» Data for this exercise:
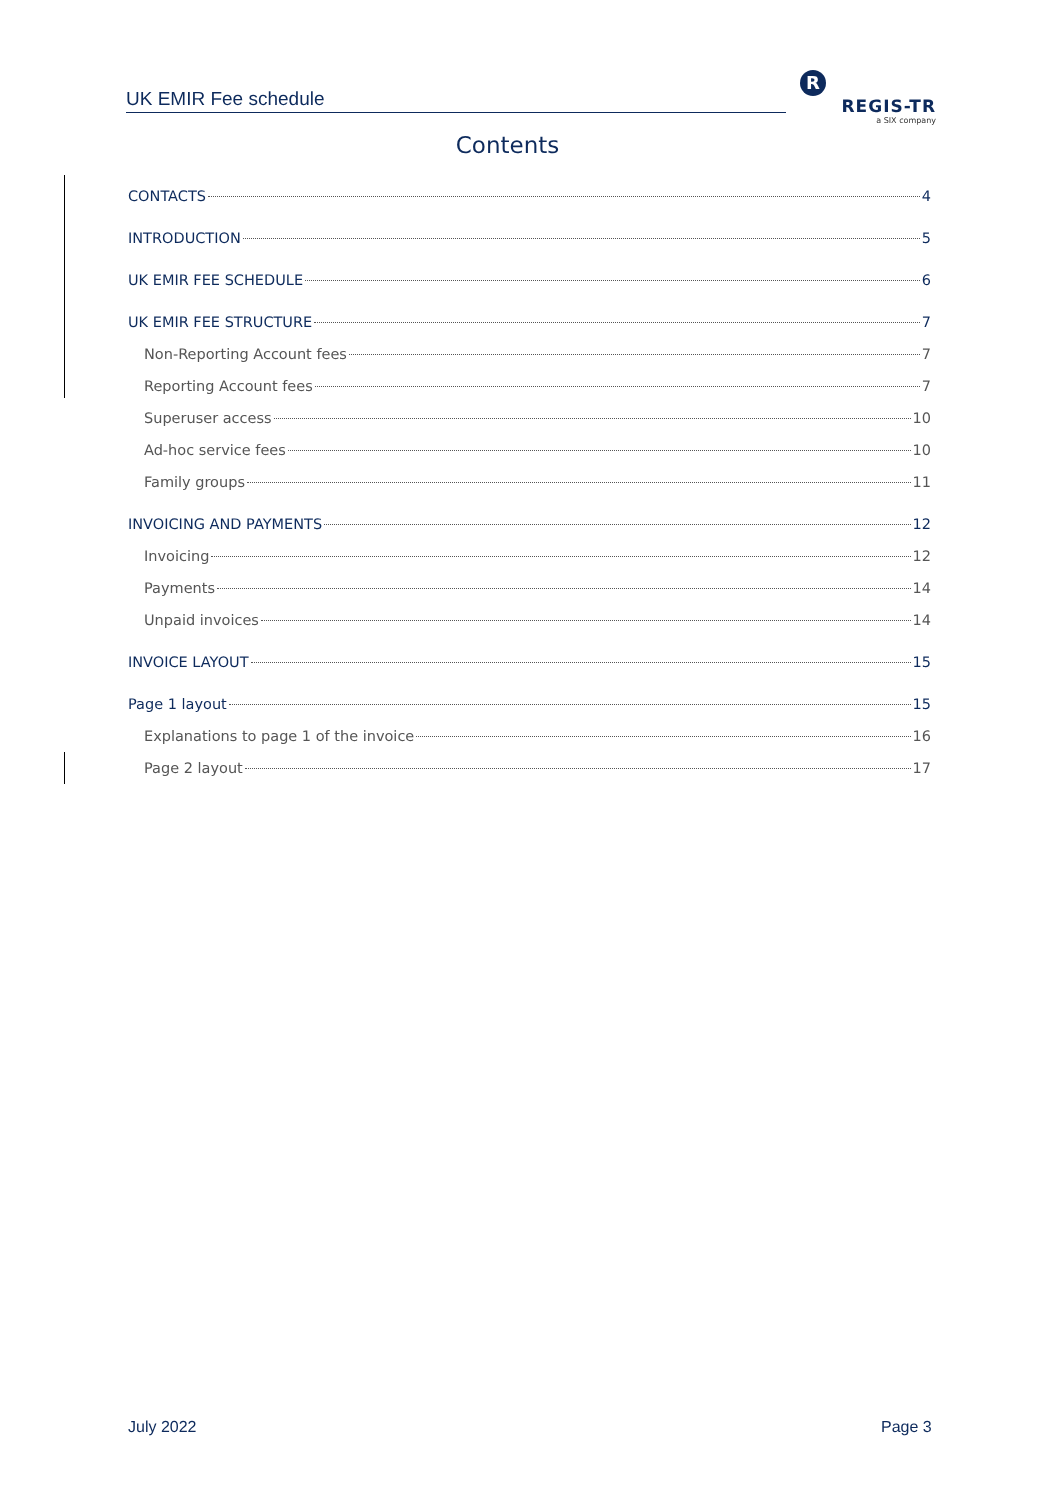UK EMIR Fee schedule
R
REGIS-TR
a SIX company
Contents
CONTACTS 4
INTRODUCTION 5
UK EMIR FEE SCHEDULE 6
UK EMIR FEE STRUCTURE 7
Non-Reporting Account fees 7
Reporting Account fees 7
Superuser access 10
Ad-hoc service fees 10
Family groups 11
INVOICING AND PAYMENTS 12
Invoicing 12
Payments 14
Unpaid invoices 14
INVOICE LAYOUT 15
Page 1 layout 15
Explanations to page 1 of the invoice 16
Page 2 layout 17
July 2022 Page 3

* * *

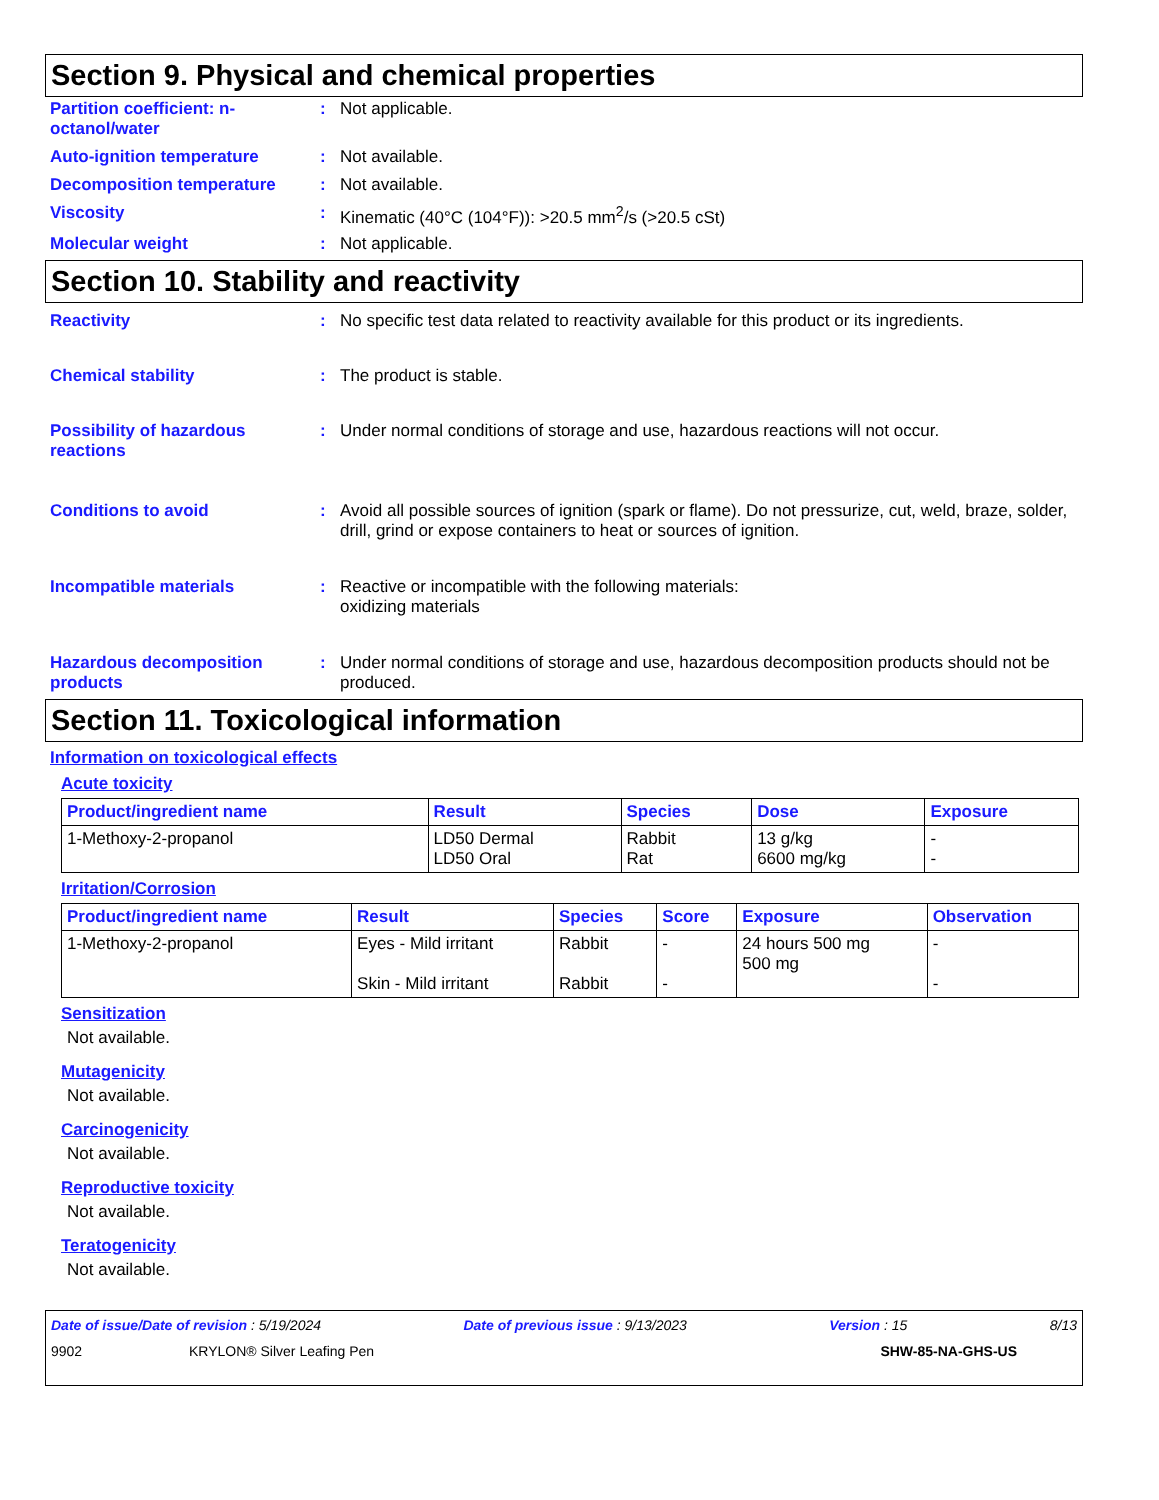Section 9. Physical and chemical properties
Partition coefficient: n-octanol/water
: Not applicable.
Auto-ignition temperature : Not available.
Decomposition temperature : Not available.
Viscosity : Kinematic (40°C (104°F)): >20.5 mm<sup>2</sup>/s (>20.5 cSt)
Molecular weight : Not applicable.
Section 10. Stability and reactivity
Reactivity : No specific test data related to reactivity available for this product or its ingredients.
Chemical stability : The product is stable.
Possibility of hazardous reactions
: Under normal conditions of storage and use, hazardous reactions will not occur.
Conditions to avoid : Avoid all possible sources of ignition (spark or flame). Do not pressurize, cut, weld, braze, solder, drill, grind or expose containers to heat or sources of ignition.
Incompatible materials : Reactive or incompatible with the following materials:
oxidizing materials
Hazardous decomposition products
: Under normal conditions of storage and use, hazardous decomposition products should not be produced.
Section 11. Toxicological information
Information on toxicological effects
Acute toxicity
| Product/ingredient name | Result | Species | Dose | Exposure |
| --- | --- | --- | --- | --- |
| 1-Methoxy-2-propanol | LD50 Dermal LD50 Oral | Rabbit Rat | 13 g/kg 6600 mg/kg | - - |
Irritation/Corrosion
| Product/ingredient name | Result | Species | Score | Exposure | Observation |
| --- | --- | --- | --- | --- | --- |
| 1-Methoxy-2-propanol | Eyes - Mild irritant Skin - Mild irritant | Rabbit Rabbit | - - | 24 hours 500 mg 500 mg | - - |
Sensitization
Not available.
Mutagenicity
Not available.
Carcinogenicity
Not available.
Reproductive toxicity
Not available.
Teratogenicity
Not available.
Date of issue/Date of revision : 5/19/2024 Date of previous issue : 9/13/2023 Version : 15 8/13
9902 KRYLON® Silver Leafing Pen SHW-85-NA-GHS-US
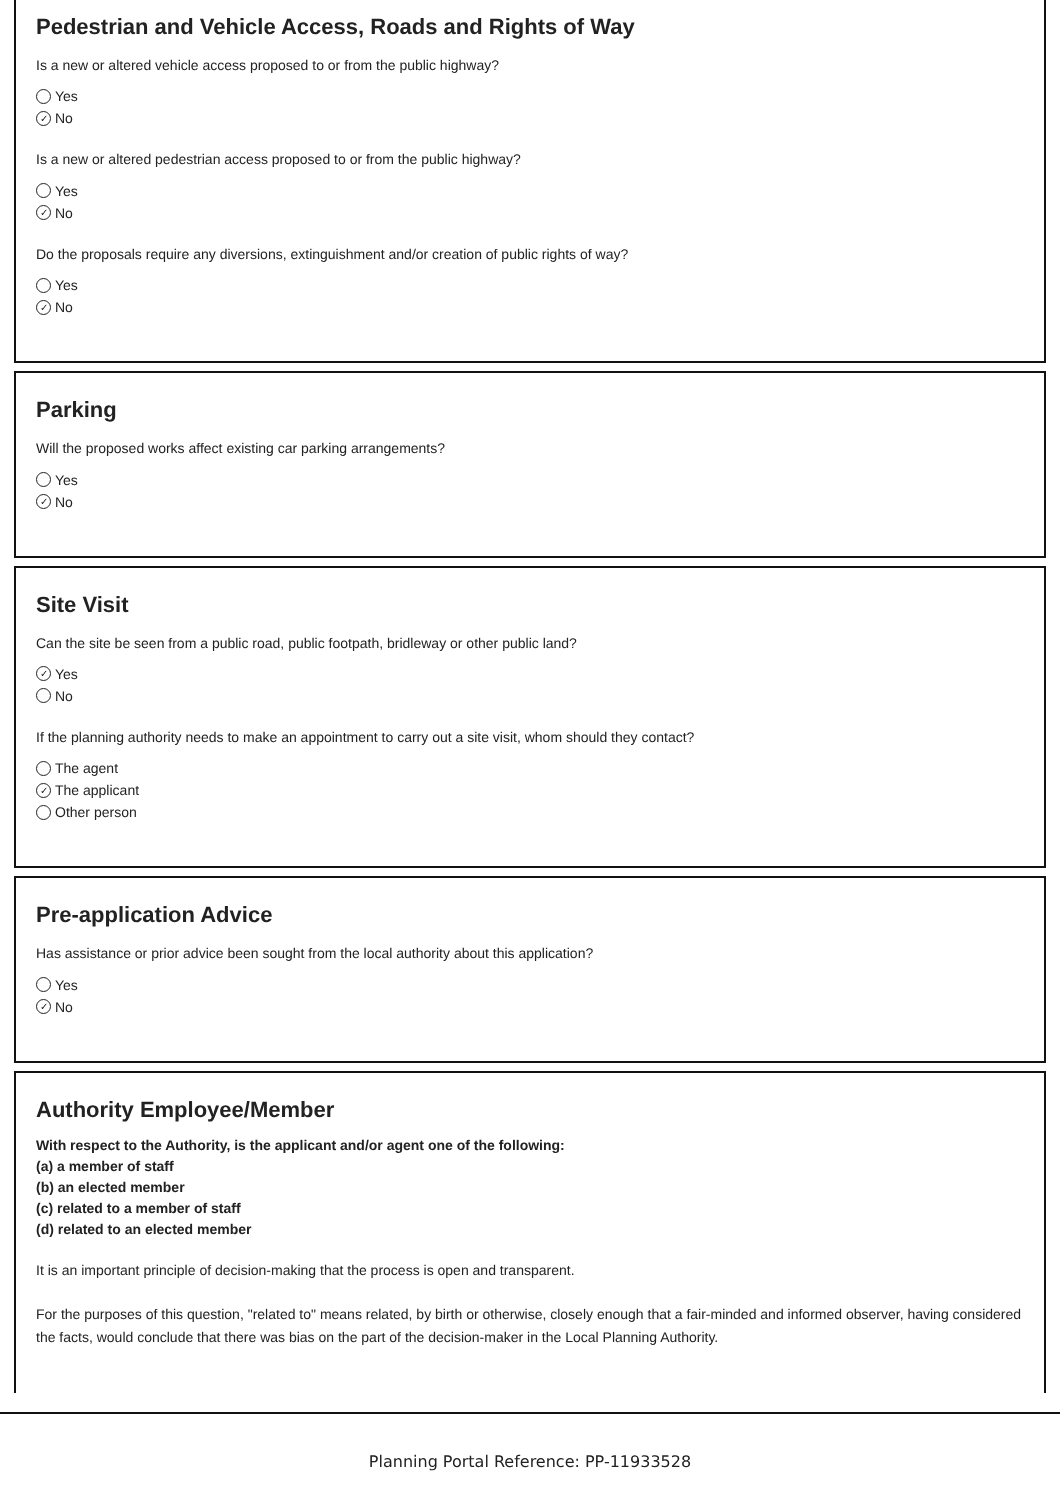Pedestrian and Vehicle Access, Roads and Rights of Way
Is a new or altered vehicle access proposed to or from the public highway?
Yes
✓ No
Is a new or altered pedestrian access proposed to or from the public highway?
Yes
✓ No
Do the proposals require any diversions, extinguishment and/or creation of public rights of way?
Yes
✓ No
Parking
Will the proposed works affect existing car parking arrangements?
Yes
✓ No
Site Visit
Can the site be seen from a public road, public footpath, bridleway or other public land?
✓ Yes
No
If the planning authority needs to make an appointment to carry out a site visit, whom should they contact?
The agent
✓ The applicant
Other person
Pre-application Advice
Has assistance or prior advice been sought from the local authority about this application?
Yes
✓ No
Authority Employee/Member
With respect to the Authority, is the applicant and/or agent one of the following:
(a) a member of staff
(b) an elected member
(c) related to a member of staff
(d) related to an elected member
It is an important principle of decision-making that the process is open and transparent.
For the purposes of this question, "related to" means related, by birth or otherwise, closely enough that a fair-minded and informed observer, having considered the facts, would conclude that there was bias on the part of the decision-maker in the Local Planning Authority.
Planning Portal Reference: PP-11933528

» What is expected:
The expected answer is one number: how many lines of the material contain the word "applicant".

» Exercise answer:
2